Content starts
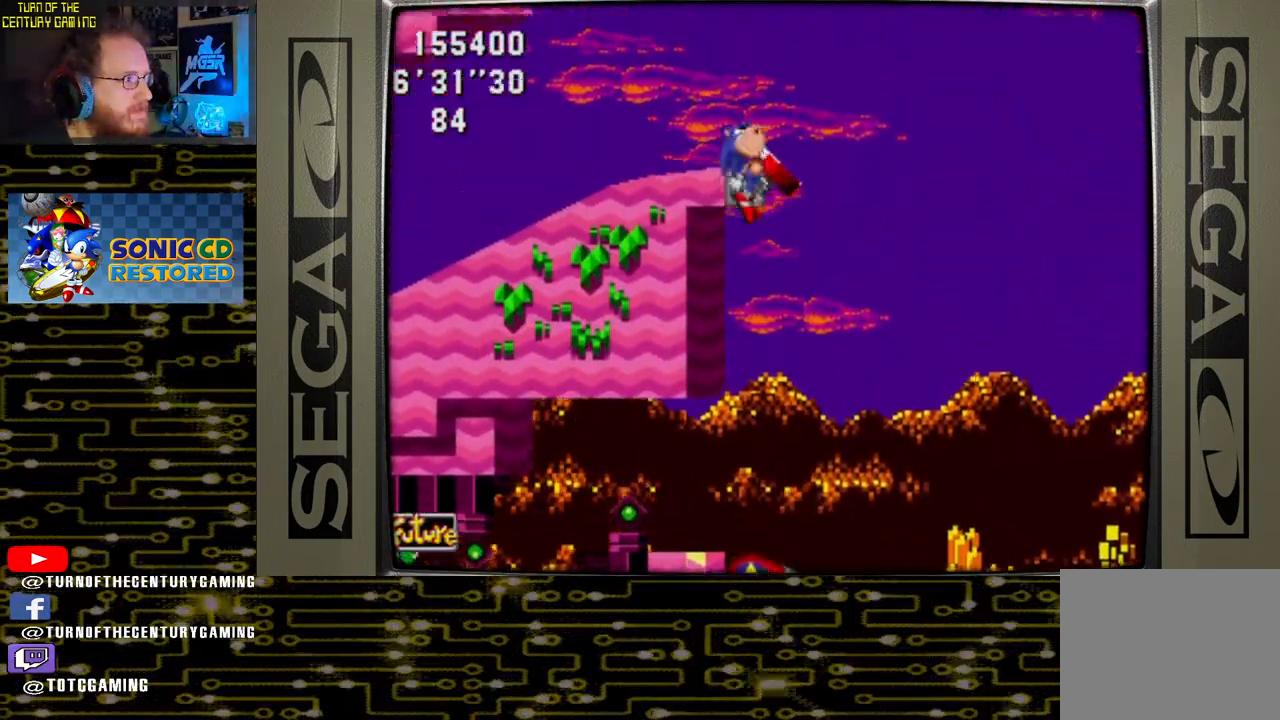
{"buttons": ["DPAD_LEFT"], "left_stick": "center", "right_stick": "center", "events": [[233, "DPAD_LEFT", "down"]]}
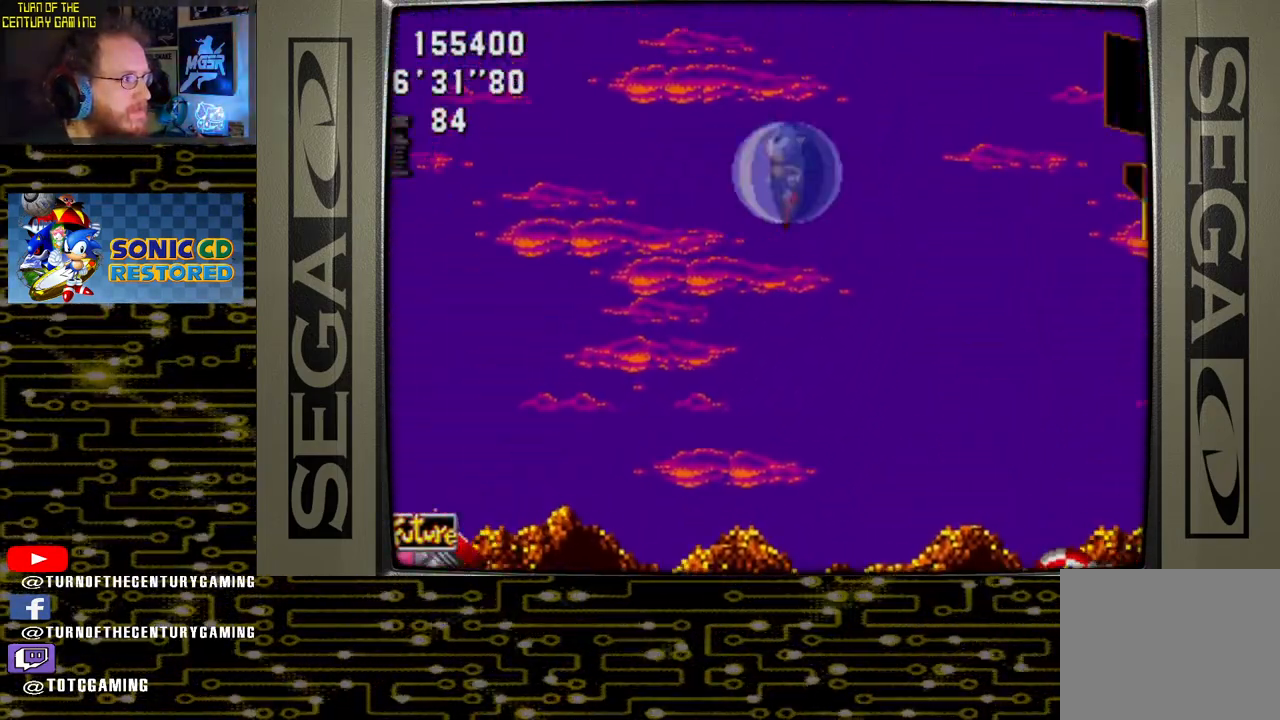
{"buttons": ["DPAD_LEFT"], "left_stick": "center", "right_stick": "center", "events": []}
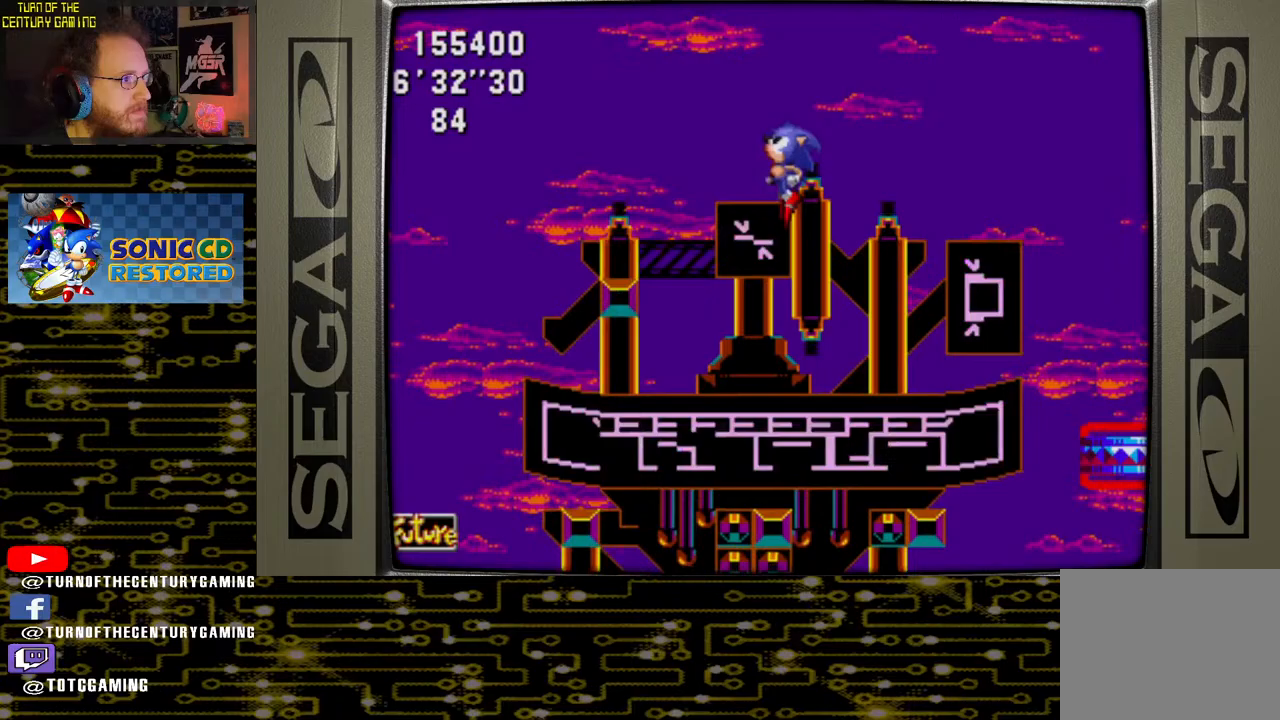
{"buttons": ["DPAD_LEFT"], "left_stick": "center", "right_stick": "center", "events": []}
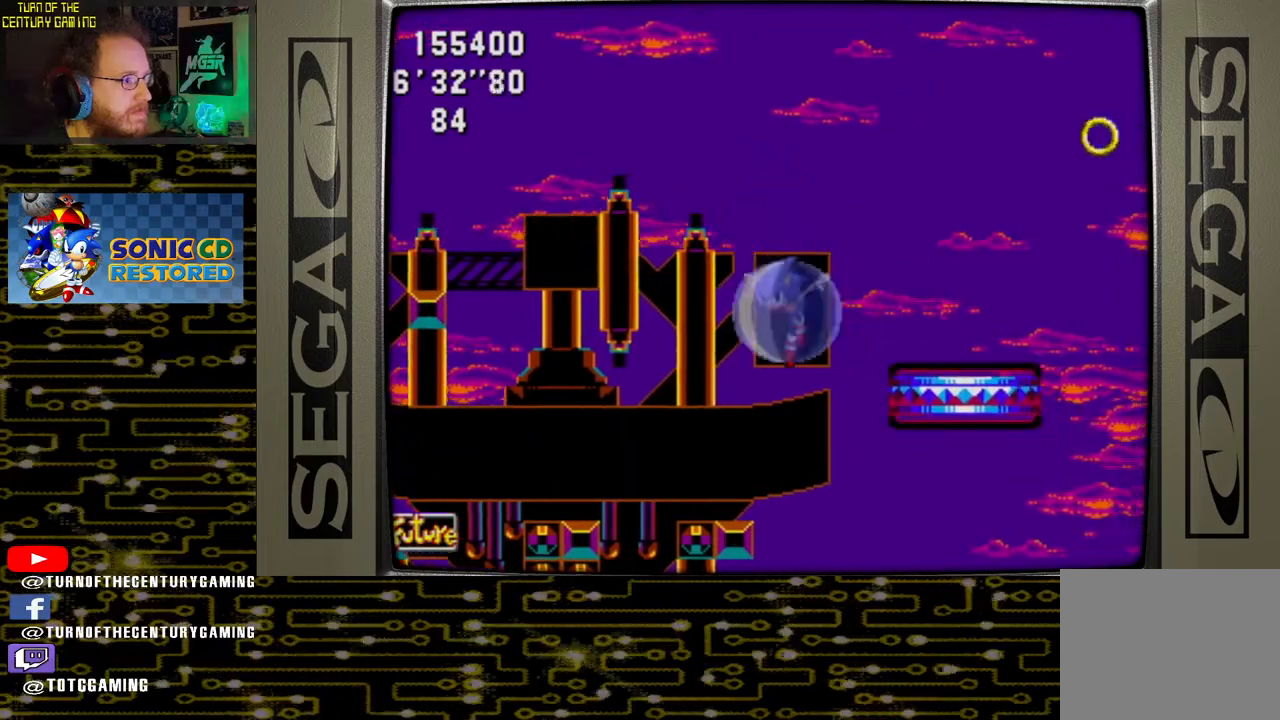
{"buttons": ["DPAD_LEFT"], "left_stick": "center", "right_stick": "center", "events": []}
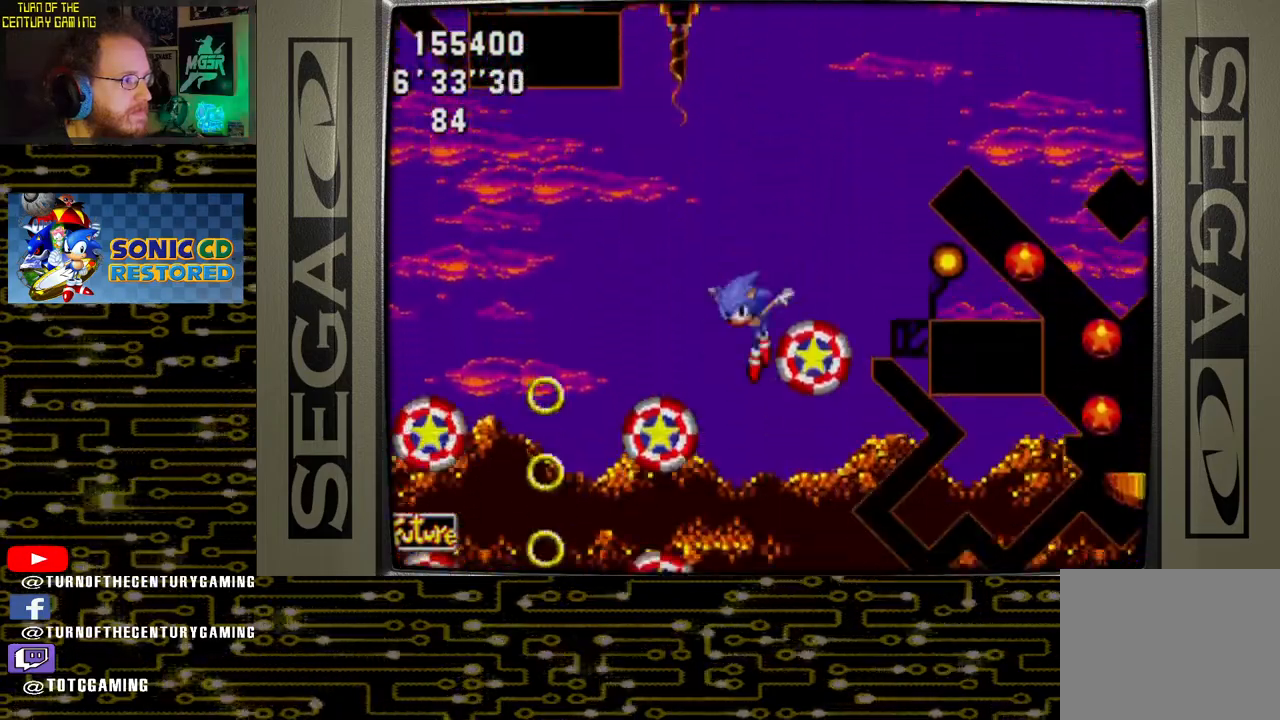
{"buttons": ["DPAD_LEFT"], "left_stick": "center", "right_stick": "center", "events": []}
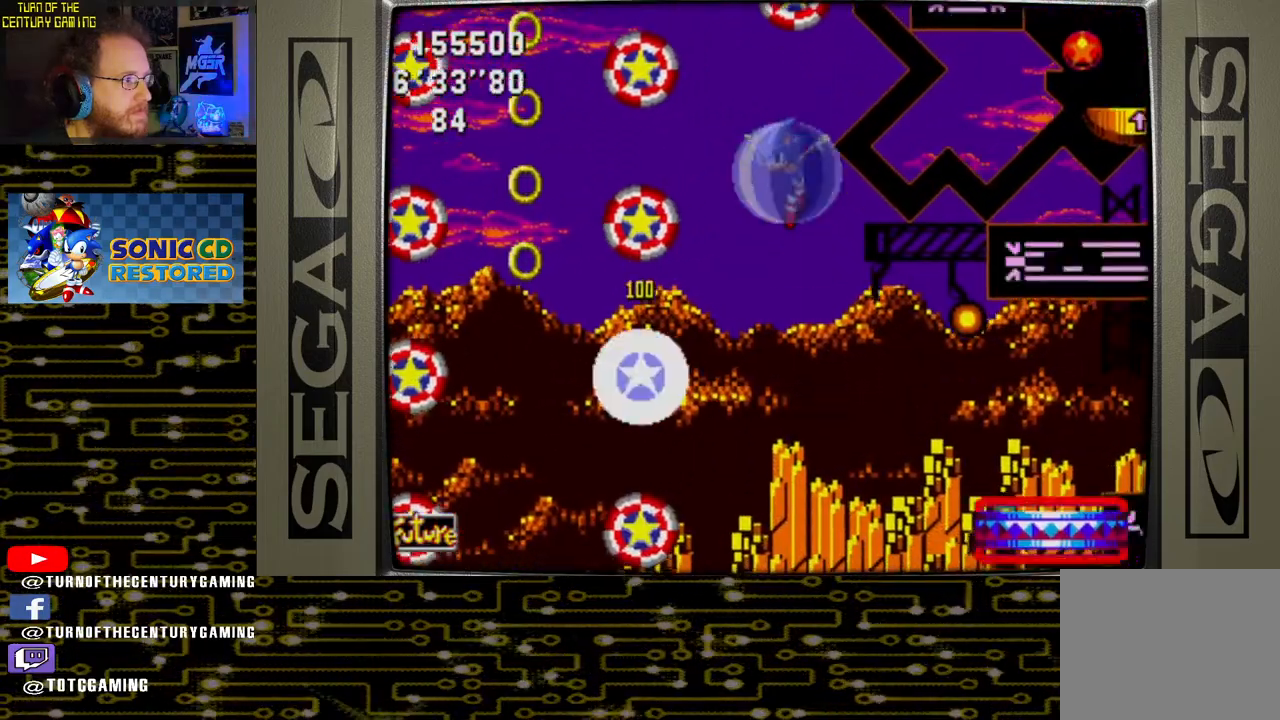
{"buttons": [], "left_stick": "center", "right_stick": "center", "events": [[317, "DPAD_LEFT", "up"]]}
Content ends
- [Your assignment] The listing should be transcribed in full, exactly, and without its pictures.

- [Task result]
{"buttons": ["DPAD_LEFT"], "left_stick": "center", "right_stick": "center", "events": [[233, "DPAD_LEFT", "down"]]}
{"buttons": ["DPAD_LEFT"], "left_stick": "center", "right_stick": "center", "events": []}
{"buttons": ["DPAD_LEFT"], "left_stick": "center", "right_stick": "center", "events": []}
{"buttons": ["DPAD_LEFT"], "left_stick": "center", "right_stick": "center", "events": []}
{"buttons": ["DPAD_LEFT"], "left_stick": "center", "right_stick": "center", "events": []}
{"buttons": [], "left_stick": "center", "right_stick": "center", "events": [[317, "DPAD_LEFT", "up"]]}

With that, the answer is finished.